■ Exercise goal ■
Locate each line in the listing below that contains the string "стене", matching case, and copy every such line in full.

■ Record extracts ■
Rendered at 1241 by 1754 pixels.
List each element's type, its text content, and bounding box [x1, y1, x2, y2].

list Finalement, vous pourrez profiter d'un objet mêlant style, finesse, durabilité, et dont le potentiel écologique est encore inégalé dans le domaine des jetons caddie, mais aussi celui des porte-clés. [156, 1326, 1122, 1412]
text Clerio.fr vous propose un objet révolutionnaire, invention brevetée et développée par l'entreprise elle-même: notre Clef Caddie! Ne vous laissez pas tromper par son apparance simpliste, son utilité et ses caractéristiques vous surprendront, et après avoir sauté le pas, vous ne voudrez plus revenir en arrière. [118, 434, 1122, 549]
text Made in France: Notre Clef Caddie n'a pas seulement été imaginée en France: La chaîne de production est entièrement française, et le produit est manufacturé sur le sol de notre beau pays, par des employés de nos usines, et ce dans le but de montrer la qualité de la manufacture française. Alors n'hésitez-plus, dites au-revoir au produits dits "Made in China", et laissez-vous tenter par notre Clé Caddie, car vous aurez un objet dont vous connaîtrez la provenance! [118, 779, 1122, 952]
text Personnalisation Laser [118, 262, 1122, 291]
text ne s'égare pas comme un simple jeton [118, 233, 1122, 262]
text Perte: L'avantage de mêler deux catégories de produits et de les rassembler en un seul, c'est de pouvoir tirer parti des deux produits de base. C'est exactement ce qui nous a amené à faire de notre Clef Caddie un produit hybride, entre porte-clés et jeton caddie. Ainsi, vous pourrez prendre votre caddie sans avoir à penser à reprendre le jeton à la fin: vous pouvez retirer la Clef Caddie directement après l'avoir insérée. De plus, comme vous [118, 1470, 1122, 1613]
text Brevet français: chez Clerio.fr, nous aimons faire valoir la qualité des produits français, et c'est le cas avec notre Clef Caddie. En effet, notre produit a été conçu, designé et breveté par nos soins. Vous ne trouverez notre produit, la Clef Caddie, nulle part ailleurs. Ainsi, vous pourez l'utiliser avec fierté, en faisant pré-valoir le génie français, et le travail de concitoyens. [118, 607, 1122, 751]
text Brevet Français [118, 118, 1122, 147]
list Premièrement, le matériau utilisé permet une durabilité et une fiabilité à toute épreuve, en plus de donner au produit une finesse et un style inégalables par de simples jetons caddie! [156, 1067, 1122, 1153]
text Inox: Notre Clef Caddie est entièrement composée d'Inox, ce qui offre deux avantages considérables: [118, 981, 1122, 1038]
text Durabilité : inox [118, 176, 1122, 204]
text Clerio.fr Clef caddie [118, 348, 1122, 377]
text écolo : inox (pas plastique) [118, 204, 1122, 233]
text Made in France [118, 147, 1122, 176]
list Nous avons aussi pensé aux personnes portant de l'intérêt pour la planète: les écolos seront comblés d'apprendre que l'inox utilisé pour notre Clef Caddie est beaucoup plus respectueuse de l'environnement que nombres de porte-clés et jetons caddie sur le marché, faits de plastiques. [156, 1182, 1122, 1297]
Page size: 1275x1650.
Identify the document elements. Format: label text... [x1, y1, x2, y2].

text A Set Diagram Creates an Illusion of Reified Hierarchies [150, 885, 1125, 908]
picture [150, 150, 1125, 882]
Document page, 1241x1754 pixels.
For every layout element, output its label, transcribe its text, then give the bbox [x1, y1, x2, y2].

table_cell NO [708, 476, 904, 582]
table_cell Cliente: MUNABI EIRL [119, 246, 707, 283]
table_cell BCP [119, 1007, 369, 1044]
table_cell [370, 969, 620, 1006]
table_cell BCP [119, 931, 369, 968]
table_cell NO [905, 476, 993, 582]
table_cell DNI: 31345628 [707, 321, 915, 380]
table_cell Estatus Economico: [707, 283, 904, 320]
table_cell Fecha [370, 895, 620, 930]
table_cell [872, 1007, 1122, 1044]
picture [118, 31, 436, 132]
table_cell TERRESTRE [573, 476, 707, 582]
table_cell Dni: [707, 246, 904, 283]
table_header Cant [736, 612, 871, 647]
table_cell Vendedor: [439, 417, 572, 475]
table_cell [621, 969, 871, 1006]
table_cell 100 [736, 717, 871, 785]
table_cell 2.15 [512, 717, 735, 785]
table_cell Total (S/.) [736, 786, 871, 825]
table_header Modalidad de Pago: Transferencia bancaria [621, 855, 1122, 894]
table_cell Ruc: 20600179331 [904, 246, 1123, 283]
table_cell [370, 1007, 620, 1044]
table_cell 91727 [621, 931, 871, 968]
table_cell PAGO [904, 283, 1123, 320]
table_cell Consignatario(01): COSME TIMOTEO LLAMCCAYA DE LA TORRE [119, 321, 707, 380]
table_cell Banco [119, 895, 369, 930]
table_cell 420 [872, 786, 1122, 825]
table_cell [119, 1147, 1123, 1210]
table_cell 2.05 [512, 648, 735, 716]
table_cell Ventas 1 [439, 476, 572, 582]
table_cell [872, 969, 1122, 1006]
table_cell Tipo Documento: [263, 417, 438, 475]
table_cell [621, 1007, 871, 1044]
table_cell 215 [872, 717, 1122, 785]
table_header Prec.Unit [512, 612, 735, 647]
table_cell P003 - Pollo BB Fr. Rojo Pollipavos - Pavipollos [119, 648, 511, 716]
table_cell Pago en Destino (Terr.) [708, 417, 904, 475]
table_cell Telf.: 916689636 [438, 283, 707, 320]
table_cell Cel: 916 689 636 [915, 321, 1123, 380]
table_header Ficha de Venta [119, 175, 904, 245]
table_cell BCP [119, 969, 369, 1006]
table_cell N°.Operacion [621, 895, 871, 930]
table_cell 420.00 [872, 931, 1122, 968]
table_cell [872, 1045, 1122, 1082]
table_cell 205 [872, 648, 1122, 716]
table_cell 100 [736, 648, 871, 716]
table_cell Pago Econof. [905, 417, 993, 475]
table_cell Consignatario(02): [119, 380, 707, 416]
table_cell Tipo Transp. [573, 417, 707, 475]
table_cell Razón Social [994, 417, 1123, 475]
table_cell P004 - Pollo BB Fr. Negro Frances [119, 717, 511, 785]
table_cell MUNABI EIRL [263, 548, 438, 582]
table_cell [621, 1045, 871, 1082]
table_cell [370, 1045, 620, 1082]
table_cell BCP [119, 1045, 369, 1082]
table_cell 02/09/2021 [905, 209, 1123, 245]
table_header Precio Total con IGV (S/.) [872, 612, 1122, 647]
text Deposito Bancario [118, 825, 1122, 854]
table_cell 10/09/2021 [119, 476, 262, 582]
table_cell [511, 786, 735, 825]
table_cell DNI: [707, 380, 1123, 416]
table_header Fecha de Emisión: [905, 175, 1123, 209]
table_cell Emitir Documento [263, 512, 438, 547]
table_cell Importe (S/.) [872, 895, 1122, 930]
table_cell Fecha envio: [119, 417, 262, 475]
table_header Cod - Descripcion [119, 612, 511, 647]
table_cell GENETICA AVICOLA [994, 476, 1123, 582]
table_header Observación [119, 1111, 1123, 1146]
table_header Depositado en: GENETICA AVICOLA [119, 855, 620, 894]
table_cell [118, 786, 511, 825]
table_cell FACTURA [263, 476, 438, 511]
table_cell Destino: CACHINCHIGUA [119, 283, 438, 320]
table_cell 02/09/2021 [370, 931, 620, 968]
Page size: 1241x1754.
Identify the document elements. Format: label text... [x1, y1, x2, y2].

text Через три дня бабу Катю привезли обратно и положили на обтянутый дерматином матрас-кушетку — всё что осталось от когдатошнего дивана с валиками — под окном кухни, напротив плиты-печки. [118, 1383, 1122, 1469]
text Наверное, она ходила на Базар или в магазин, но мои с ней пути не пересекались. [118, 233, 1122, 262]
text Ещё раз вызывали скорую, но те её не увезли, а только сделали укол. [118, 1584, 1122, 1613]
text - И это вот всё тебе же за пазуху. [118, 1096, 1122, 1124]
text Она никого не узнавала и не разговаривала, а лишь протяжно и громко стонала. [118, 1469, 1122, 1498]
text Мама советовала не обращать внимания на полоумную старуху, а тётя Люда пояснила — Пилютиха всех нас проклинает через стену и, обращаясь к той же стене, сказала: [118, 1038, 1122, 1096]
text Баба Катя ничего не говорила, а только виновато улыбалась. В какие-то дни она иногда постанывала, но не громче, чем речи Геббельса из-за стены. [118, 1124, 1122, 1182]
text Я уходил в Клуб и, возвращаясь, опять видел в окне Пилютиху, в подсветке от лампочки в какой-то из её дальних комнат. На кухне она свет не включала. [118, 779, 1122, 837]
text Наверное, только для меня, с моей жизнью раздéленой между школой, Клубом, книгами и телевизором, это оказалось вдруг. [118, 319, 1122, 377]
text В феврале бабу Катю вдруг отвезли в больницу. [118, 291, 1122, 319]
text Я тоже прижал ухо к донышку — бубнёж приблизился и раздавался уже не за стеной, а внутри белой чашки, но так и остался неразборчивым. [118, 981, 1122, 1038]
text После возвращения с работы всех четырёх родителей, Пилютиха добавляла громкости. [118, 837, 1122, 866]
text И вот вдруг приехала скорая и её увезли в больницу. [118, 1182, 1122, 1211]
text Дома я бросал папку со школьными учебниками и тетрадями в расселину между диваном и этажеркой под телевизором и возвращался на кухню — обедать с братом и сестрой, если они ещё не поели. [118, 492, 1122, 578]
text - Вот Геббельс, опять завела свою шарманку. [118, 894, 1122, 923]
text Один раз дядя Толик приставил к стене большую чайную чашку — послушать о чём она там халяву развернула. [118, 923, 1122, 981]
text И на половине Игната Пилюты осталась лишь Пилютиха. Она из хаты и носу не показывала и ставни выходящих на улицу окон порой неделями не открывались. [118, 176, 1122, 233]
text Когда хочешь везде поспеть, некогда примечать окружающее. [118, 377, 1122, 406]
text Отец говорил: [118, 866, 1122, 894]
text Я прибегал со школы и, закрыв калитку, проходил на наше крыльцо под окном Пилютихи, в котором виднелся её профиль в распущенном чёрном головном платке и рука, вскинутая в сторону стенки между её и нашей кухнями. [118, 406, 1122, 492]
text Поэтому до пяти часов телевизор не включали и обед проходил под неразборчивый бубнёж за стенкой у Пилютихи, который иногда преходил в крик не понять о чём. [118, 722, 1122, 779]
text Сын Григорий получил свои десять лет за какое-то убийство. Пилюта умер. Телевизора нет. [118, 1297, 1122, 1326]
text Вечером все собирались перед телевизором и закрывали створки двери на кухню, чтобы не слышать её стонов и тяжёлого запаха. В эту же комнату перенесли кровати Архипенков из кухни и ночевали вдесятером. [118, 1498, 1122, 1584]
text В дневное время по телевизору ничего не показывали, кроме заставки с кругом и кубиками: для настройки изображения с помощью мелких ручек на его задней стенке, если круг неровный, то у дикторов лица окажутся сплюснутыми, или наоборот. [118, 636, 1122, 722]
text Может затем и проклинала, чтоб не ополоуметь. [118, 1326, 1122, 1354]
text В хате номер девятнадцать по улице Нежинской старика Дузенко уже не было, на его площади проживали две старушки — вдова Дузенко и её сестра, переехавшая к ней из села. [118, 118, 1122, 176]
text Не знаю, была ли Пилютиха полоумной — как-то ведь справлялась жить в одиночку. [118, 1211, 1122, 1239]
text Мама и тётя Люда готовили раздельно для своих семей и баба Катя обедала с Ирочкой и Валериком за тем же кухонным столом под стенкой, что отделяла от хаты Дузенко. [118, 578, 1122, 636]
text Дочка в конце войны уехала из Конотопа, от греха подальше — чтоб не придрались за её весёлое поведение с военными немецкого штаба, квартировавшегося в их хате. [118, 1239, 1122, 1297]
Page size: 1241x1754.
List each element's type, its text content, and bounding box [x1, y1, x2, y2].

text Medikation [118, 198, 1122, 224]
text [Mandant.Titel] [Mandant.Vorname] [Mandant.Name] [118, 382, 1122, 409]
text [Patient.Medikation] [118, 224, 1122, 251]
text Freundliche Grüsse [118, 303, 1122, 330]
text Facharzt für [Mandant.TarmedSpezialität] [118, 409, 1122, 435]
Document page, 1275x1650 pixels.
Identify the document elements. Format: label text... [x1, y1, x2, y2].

■ Complete answer ■
text Мама советовала не обращать внимания на полоумную старуху, а тётя Люда пояснила — Пилютиха всех нас проклинает через стену и, обращаясь к той же стене, сказала: [118, 1038, 1122, 1096]
text Один раз дядя Толик приставил к стене большую чайную чашку — послушать о чём она там халяву развернула. [118, 923, 1122, 981]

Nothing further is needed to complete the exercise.